[Saved data entries]:
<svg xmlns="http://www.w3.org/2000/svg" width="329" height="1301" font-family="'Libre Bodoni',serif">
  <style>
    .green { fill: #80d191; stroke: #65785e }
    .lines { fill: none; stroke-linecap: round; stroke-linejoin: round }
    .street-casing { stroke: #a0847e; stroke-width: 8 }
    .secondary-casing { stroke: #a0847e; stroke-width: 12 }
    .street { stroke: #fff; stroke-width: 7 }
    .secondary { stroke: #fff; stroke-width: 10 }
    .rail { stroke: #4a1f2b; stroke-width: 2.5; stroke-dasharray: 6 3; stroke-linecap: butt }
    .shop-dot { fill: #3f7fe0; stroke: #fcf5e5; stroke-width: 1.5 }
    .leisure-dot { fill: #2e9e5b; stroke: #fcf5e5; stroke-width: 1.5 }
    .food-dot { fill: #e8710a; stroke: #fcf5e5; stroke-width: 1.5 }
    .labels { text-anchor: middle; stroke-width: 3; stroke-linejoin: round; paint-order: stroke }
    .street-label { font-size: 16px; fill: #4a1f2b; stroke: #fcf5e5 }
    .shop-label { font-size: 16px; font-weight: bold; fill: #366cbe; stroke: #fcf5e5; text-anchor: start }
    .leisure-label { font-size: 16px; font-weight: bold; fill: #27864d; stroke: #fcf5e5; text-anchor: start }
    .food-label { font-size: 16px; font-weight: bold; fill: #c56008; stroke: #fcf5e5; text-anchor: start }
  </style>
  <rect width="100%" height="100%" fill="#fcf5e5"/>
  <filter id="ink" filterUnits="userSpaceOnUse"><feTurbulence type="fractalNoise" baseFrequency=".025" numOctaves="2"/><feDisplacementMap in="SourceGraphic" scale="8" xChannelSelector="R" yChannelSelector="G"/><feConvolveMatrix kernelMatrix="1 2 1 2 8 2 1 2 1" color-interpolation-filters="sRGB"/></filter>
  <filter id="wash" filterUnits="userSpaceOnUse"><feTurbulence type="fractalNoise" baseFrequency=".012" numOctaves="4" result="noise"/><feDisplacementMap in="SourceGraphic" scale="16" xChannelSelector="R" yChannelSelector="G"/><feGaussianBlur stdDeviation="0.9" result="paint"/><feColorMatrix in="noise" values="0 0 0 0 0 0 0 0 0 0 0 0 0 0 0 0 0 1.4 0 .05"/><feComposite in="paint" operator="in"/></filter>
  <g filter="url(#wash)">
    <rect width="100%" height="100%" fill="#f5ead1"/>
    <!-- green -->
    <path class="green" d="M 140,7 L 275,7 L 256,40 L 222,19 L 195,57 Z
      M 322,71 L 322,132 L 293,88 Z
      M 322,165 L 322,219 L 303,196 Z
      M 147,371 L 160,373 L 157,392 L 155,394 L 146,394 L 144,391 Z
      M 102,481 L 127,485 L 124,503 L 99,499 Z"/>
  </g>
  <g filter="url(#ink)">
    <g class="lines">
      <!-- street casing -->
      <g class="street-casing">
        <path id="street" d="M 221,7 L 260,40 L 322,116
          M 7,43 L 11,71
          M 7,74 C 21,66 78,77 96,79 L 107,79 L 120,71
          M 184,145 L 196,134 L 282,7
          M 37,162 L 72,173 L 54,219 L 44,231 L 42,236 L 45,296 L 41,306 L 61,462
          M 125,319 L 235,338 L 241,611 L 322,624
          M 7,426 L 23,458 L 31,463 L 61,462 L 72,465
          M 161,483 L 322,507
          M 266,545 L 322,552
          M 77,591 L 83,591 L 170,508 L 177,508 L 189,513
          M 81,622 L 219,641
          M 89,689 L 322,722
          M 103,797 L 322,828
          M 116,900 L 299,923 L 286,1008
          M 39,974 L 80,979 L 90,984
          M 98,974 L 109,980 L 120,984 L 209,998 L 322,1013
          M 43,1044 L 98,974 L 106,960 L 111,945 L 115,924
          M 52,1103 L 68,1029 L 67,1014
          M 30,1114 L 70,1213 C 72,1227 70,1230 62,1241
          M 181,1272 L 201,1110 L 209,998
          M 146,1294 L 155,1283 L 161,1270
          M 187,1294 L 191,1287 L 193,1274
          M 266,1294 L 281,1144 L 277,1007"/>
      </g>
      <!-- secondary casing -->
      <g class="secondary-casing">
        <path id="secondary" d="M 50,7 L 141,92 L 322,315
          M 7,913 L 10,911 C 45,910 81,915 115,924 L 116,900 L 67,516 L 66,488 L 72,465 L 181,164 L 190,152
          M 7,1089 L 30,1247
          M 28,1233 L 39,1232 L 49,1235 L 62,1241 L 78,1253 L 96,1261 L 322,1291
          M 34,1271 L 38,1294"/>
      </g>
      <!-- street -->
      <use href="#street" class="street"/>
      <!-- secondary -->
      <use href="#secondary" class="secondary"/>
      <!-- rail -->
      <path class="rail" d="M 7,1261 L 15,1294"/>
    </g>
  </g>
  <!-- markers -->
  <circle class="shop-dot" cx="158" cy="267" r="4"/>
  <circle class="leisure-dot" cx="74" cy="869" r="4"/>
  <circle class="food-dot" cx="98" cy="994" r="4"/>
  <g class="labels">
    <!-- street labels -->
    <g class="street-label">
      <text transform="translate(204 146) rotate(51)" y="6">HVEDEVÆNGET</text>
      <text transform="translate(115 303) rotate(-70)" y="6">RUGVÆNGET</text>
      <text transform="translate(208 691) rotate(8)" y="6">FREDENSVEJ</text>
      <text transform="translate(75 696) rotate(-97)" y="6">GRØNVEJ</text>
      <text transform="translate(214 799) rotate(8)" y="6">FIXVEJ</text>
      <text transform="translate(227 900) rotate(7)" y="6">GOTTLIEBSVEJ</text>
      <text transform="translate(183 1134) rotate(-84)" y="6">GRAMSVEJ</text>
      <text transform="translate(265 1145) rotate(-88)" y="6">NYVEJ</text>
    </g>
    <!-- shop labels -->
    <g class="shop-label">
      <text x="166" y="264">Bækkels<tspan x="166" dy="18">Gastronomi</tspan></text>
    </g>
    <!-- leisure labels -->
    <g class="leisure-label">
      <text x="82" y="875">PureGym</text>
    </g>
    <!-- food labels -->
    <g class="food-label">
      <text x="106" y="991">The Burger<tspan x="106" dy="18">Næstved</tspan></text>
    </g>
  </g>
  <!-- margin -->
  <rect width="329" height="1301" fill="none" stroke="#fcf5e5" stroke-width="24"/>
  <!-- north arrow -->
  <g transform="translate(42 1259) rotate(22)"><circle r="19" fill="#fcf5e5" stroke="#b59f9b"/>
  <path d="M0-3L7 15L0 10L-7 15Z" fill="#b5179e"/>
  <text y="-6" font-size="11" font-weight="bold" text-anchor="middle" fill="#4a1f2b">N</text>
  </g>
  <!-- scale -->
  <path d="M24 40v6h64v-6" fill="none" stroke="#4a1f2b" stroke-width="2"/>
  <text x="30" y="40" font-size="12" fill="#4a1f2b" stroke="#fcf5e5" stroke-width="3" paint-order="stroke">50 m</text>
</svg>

[Work request]:
Nothing in the records may change. Print all of them.

[Solution]:
<svg xmlns="http://www.w3.org/2000/svg" width="329" height="1301" font-family="'Libre Bodoni',serif">
  <style>
    .green { fill: #80d191; stroke: #65785e }
    .lines { fill: none; stroke-linecap: round; stroke-linejoin: round }
    .street-casing { stroke: #a0847e; stroke-width: 8 }
    .secondary-casing { stroke: #a0847e; stroke-width: 12 }
    .street { stroke: #fff; stroke-width: 7 }
    .secondary { stroke: #fff; stroke-width: 10 }
    .rail { stroke: #4a1f2b; stroke-width: 2.5; stroke-dasharray: 6 3; stroke-linecap: butt }
    .shop-dot { fill: #3f7fe0; stroke: #fcf5e5; stroke-width: 1.5 }
    .leisure-dot { fill: #2e9e5b; stroke: #fcf5e5; stroke-width: 1.5 }
    .food-dot { fill: #e8710a; stroke: #fcf5e5; stroke-width: 1.5 }
    .labels { text-anchor: middle; stroke-width: 3; stroke-linejoin: round; paint-order: stroke }
    .street-label { font-size: 16px; fill: #4a1f2b; stroke: #fcf5e5 }
    .shop-label { font-size: 16px; font-weight: bold; fill: #366cbe; stroke: #fcf5e5; text-anchor: start }
    .leisure-label { font-size: 16px; font-weight: bold; fill: #27864d; stroke: #fcf5e5; text-anchor: start }
    .food-label { font-size: 16px; font-weight: bold; fill: #c56008; stroke: #fcf5e5; text-anchor: start }
  </style>
  <rect width="100%" height="100%" fill="#fcf5e5"/>
  <filter id="ink" filterUnits="userSpaceOnUse"><feTurbulence type="fractalNoise" baseFrequency=".025" numOctaves="2"/><feDisplacementMap in="SourceGraphic" scale="8" xChannelSelector="R" yChannelSelector="G"/><feConvolveMatrix kernelMatrix="1 2 1 2 8 2 1 2 1" color-interpolation-filters="sRGB"/></filter>
  <filter id="wash" filterUnits="userSpaceOnUse"><feTurbulence type="fractalNoise" baseFrequency=".012" numOctaves="4" result="noise"/><feDisplacementMap in="SourceGraphic" scale="16" xChannelSelector="R" yChannelSelector="G"/><feGaussianBlur stdDeviation="0.9" result="paint"/><feColorMatrix in="noise" values="0 0 0 0 0 0 0 0 0 0 0 0 0 0 0 0 0 1.4 0 .05"/><feComposite in="paint" operator="in"/></filter>
  <g filter="url(#wash)">
    <rect width="100%" height="100%" fill="#f5ead1"/>
    <!-- green -->
    <path class="green" d="M 140,7 L 275,7 L 256,40 L 222,19 L 195,57 Z
      M 322,71 L 322,132 L 293,88 Z
      M 322,165 L 322,219 L 303,196 Z
      M 147,371 L 160,373 L 157,392 L 155,394 L 146,394 L 144,391 Z
      M 102,481 L 127,485 L 124,503 L 99,499 Z"/>
  </g>
  <g filter="url(#ink)">
    <g class="lines">
      <!-- street casing -->
      <g class="street-casing">
        <path id="street" d="M 221,7 L 260,40 L 322,116
          M 7,43 L 11,71
          M 7,74 C 21,66 78,77 96,79 L 107,79 L 120,71
          M 184,145 L 196,134 L 282,7
          M 37,162 L 72,173 L 54,219 L 44,231 L 42,236 L 45,296 L 41,306 L 61,462
          M 125,319 L 235,338 L 241,611 L 322,624
          M 7,426 L 23,458 L 31,463 L 61,462 L 72,465
          M 161,483 L 322,507
          M 266,545 L 322,552
          M 77,591 L 83,591 L 170,508 L 177,508 L 189,513
          M 81,622 L 219,641
          M 89,689 L 322,722
          M 103,797 L 322,828
          M 116,900 L 299,923 L 286,1008
          M 39,974 L 80,979 L 90,984
          M 98,974 L 109,980 L 120,984 L 209,998 L 322,1013
          M 43,1044 L 98,974 L 106,960 L 111,945 L 115,924
          M 52,1103 L 68,1029 L 67,1014
          M 30,1114 L 70,1213 C 72,1227 70,1230 62,1241
          M 181,1272 L 201,1110 L 209,998
          M 146,1294 L 155,1283 L 161,1270
          M 187,1294 L 191,1287 L 193,1274
          M 266,1294 L 281,1144 L 277,1007"/>
      </g>
      <!-- secondary casing -->
      <g class="secondary-casing">
        <path id="secondary" d="M 50,7 L 141,92 L 322,315
          M 7,913 L 10,911 C 45,910 81,915 115,924 L 116,900 L 67,516 L 66,488 L 72,465 L 181,164 L 190,152
          M 7,1089 L 30,1247
          M 28,1233 L 39,1232 L 49,1235 L 62,1241 L 78,1253 L 96,1261 L 322,1291
          M 34,1271 L 38,1294"/>
      </g>
      <!-- street -->
      <use href="#street" class="street"/>
      <!-- secondary -->
      <use href="#secondary" class="secondary"/>
      <!-- rail -->
      <path class="rail" d="M 7,1261 L 15,1294"/>
    </g>
  </g>
  <!-- markers -->
  <circle class="shop-dot" cx="158" cy="267" r="4"/>
  <circle class="leisure-dot" cx="74" cy="869" r="4"/>
  <circle class="food-dot" cx="98" cy="994" r="4"/>
  <g class="labels">
    <!-- street labels -->
    <g class="street-label">
      <text transform="translate(204 146) rotate(51)" y="6">HVEDEVÆNGET</text>
      <text transform="translate(115 303) rotate(-70)" y="6">RUGVÆNGET</text>
      <text transform="translate(208 691) rotate(8)" y="6">FREDENSVEJ</text>
      <text transform="translate(75 696) rotate(-97)" y="6">GRØNVEJ</text>
      <text transform="translate(214 799) rotate(8)" y="6">FIXVEJ</text>
      <text transform="translate(227 900) rotate(7)" y="6">GOTTLIEBSVEJ</text>
      <text transform="translate(183 1134) rotate(-84)" y="6">GRAMSVEJ</text>
      <text transform="translate(265 1145) rotate(-88)" y="6">NYVEJ</text>
    </g>
    <!-- shop labels -->
    <g class="shop-label">
      <text x="166" y="264">Bækkels<tspan x="166" dy="18">Gastronomi</tspan></text>
    </g>
    <!-- leisure labels -->
    <g class="leisure-label">
      <text x="82" y="875">PureGym</text>
    </g>
    <!-- food labels -->
    <g class="food-label">
      <text x="106" y="991">The Burger<tspan x="106" dy="18">Næstved</tspan></text>
    </g>
  </g>
  <!-- margin -->
  <rect width="329" height="1301" fill="none" stroke="#fcf5e5" stroke-width="24"/>
  <!-- north arrow -->
  <g transform="translate(42 1259) rotate(22)"><circle r="19" fill="#fcf5e5" stroke="#b59f9b"/>
  <path d="M0-3L7 15L0 10L-7 15Z" fill="#b5179e"/>
  <text y="-6" font-size="11" font-weight="bold" text-anchor="middle" fill="#4a1f2b">N</text>
  </g>
  <!-- scale -->
  <path d="M24 40v6h64v-6" fill="none" stroke="#4a1f2b" stroke-width="2"/>
  <text x="30" y="40" font-size="12" fill="#4a1f2b" stroke="#fcf5e5" stroke-width="3" paint-order="stroke">50 m</text>
</svg>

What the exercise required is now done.